Lexis vol.38 no.2 Lima  2014

 

RESEÑAS

 

Itier, César. 2012. Viracocha o el océano, naturaleza y funciones de una divinidad inca. Lima: IFEA/IEP, 95 pp.

 


Como ya anuncia la disyunción que lleva el título acuestas, el autor de Viracocha o el Océano ofrece una interpretación etimológica poco usual de una voz indígena que constituye una parte importante del pasado prehispánico y colonial americano. Se trata, pues, de una palabra que forma parte del imaginario panteísta precolombino que, tras la llegada de los colonos europeos, inició un complejo proceso de cambio semántico en el seno de cual fuese la última lengua adoptada por los incas. Así, el resultado de este acomodamiento en su significado también llegaría tomar un lugar dentro del español que se inicia a forjar en América debido, por una parte, a la rápida funcionalidad que los misioneros católicos encontraron en dicha voz durante los principios del proceso de evangelización y, por otra, gracias a su continua mención a manos de los cronistas e historiadores que ocuparon muchas de sus páginas en el estudio del pasado incaico. La disyunción que Itier plantea en el título no debe tomarse como un sencillo ejercicio de sinonimia o, en el peor de los casos, como un intento de traducción literal de este teónimo. Muy por el contrario, ofrece un epíteto que no solo se encarga de caracterizar una propiedad particular de Viracocha, sino que contiene detrás de sí una interpretación ligada a la naturaleza lingüística y cultural del étimo, así como las distintas funciones que el término habría cumplido dentro del confuso y, hasta hoy, oscuro sistema de creencias que caracterizó a muchas de las comunidades que habitaron el antiguo Perú.

Conjunto de datos:
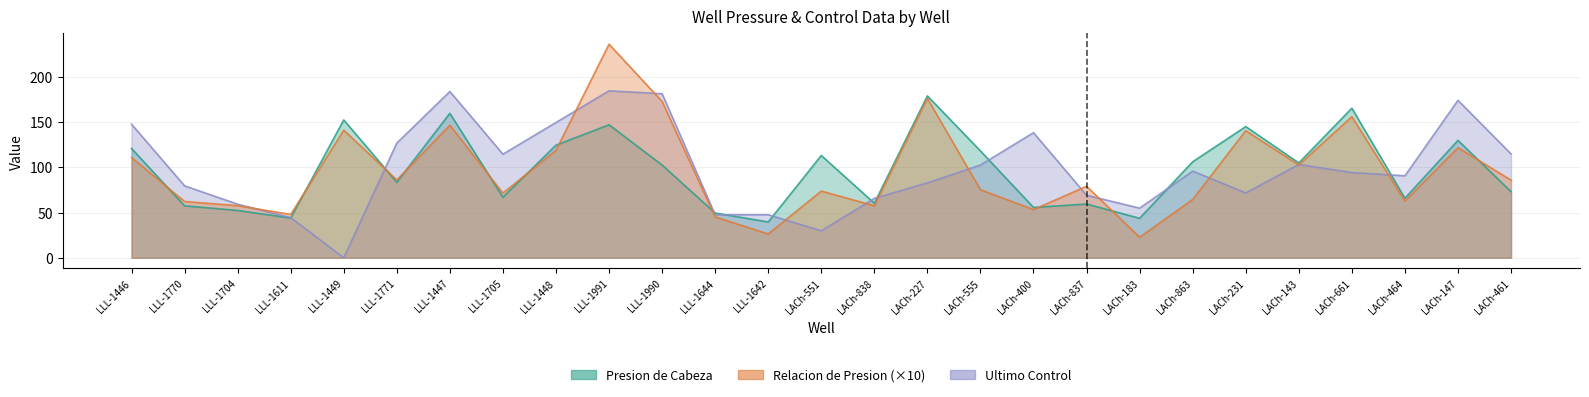

Which series has the largest total across all categories?

Ultimo Control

Detalles del ejercicio: Según la reseña sobre Viracocha, ¿por qué la palabra, ya con su significado transformado, llegó a ocupar un lugar en el español que empezaba a forjarse en América? Contesta en una a tres oraciones.

Respuesta: Hubo dos motivos. Los misioneros católicos le encontraron una rápida funcionalidad al comienzo de la evangelización, y los cronistas e historiadores que estudiaron el pasado incaico la mencionaron continuamente.